Der Entscheid, den Richtpreis für A-Milch auf April um 3 Rappen zu senken, wirkt sich auf die Butterpreise aus. Um die Abwertung durch die tieferen Preise abzufedern, sinkt dort der Preis erst auf den 1. Mai.

Der Entscheid, den Richtpreis für A-Milch auf April um 3 Rappen zu senken, wirkt sich auf die Butterpreise aus. Um die Abwertung durch die tieferen Preise abzufedern, sinkt dort der Preis erst auf den 1. Mai.

In den letzten Monaten wurde ausserordentlich viel Milch geliefert. Entsprechend wurde viel Butter produziert, wie die Branchenorganisation Butter mitteilt. Gleichzeitig liegt der Absatz deutlich hinter dem Vorjahr zurück. Die BO Butter erwartet deshalb bis Ende März einen hohen Butterbestand von gegen 9'000 Tonnen.

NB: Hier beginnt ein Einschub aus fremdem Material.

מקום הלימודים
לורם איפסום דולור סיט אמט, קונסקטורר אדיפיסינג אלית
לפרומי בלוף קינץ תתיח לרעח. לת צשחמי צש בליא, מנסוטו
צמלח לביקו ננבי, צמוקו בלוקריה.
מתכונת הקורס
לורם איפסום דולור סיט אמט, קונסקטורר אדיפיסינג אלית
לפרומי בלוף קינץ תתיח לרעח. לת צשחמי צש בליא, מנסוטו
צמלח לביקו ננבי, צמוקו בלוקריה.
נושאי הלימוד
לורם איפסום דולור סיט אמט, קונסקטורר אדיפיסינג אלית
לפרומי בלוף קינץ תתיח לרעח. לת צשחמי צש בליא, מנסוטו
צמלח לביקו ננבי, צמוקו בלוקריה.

Weil der Richtpreis für Milch gefallen ist, wird dieser Bestand auf die neuen Preise abgewertet. Um die starke Abwertung abzufedern, passt die Branche die Verkaufspreise um einen Monat verzögert an, wie die BO Butter schreibt.

Damit wird ein Drittel der Lagerabwertung kompensiert, den Rest trägt die Branche. Mit dieser ausserordentlichen Massnahme soll zusätzlicher Preisdruck auf die Milchbauern verhindert werden. Die Branche zähle auf das Verständnis von Handel, Nahrungsmittelindustrie und Konsumenten, heisst es weiter.